About the author: Derek Thompson is a staff writer at The Atlantic and the author of the Work in Progress newsletter. He is also the author of Hit Makers and the host of the podcast Plain English.
B y the time Elizabeth Erickson was a freshman at Davidson College in 2002, she knew she wanted to become a doctor. Because she understood that the earliest health interventions are among the most important, she set herself on a pediatrics track. After four years of premed classes, she went straight to medical school at Wake Forest University, which took another four years. Then came three years of residency at Duke University, plus one final year as chief resident. In 2014, she joined the faculty of Duke’s School of Medicine. Her dream was realized at the steep price of 12 consecutive years of learning and training, plus about $400,000 of debt.

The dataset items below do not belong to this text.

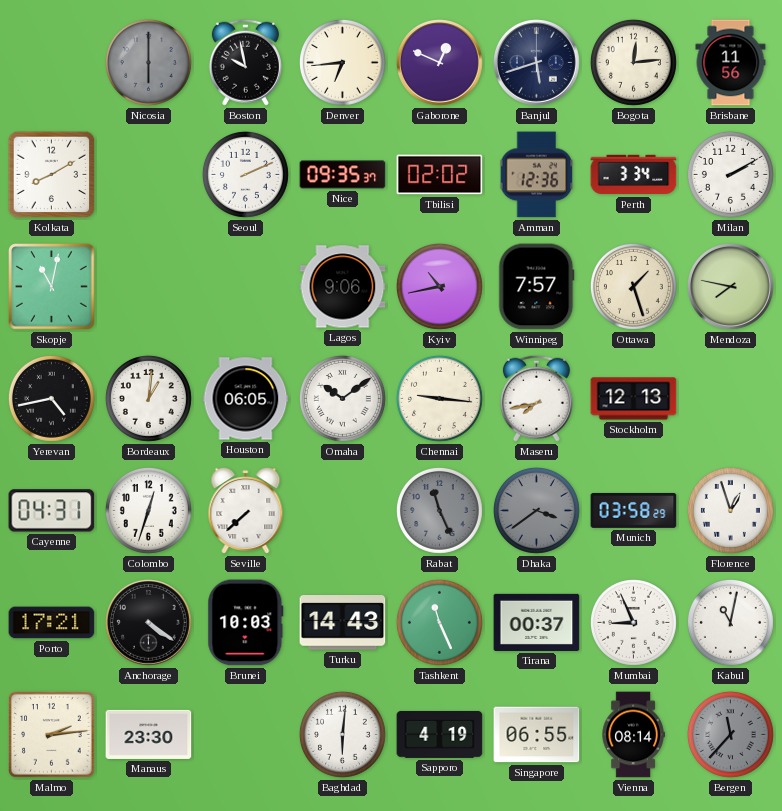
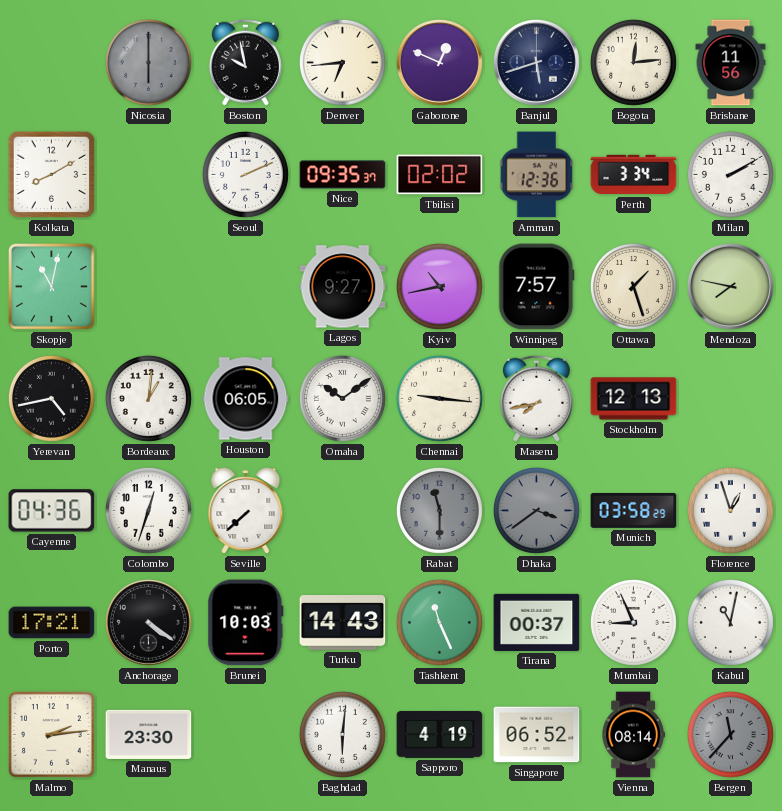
Lagos: 9:06 -> 9:27
Cayenne: 04:31 -> 04:36
Rabat: 11:26 -> 11:30
Singapore: 06:55 -> 06:52
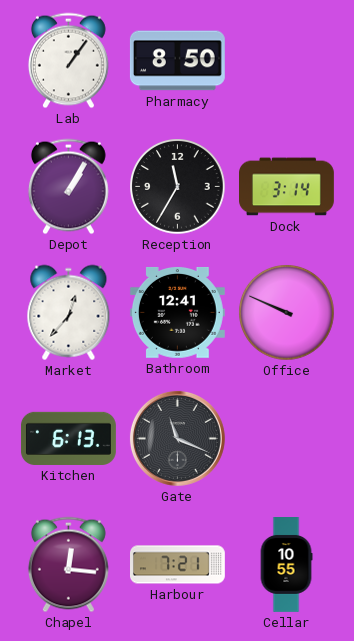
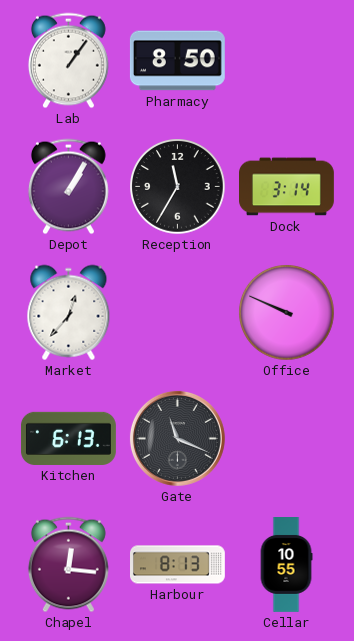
Bathroom: 12:41 -> none
Harbour: 7:21 -> 8:13
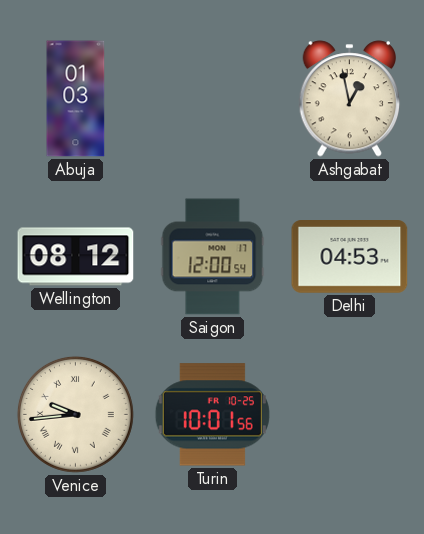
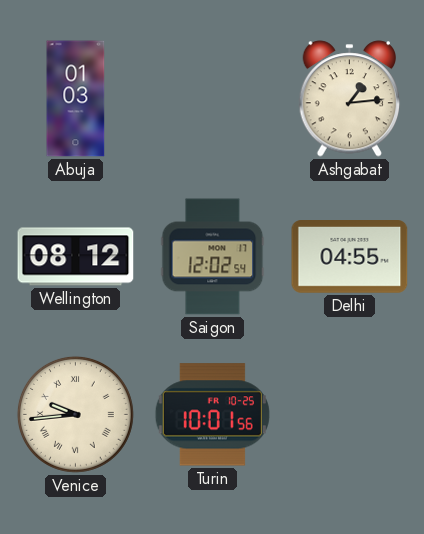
Ashgabat: 12:58 -> 1:14
Saigon: 12:00 -> 12:02
Delhi: 04:53 -> 04:55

Erickson’s story would be exceptional in just about any other country. But it’s hardly unusual in the United States, which has the longest, most expensive medical-education system in the developed world, and among the lowest number of physicians per capita. There is a huge scarcity of primary-care doctors, like pediatricians, and many of us are operating in a scarcity framework without enough resources, Erickson told me.
In erica needs an abundance agenda-a plan to attack the problems of scarcity in our housing, infrastructure, labor force, and, yes, health-care system. As the pandemic has made clear, we need medical abundance in the 21st century. That means more high-quality therapies, more clinics, better insurance, and better access to medicine. But it also means more doctors.
As I dug deeper into the roots of America’s health-care scarcity, I realized that I had to start by answering a simple online payday NV question: Why does America make it so hard for people like Elizabeth Erickson to practice medicine?
S. is one-third better than Switzerland
I magine you were planning a conspiracy to limit the number of derica. Certainly, you’d make sure to have a costly, lengthy credentialing system. You would also tell politicians that America has too many doctors already. That way, you could purposefully constrain the number of medical-school students. You might freeze or slash funding for residencies and medical scholarships. You’d fight proposals to allow nurses to do the work of physicians. And because none of this would stop foreign-trained doctors from slipping into the country and committing the crime of helping sick people get better, you’d throw in some rules that made it onerous for immigrant doctors, especially from neighboring countries Mexico and Canada, to do their job.
Okay, I think you’ve cerica has already done all of this. Starting in the late 20th century, medical groups asserted that America had an oversupply of physicians. In response, medical schools restricted class sizes. From 1980 to 2005, the U.S. added 60 million people, but the number of medical-school matriculants basically flatlined. Seventeen years later, we are still digging out from under that moratorium.
What I’m asking is: What advantage do these additional years and loans get us?
The U.S. is one of the only developed countries to force aspiring doctors to earn a four-year bachelor’s degree and then go to medical school for another four years. (Most European countries have one continuous six-year program.) Then come the years of residency training. Medical education is a necessary good; nobody wants charlatans in the OR and snake-oil salesmen prescribing arthritis medication. I suppose it’s conceivable that American doctors are 33 percent better than Swiss doctors, given our 33-percent-longer medical schooling. But good luck trying to find a national health statistic where the U. Americans die earlier than their European counterparts at every age and income level.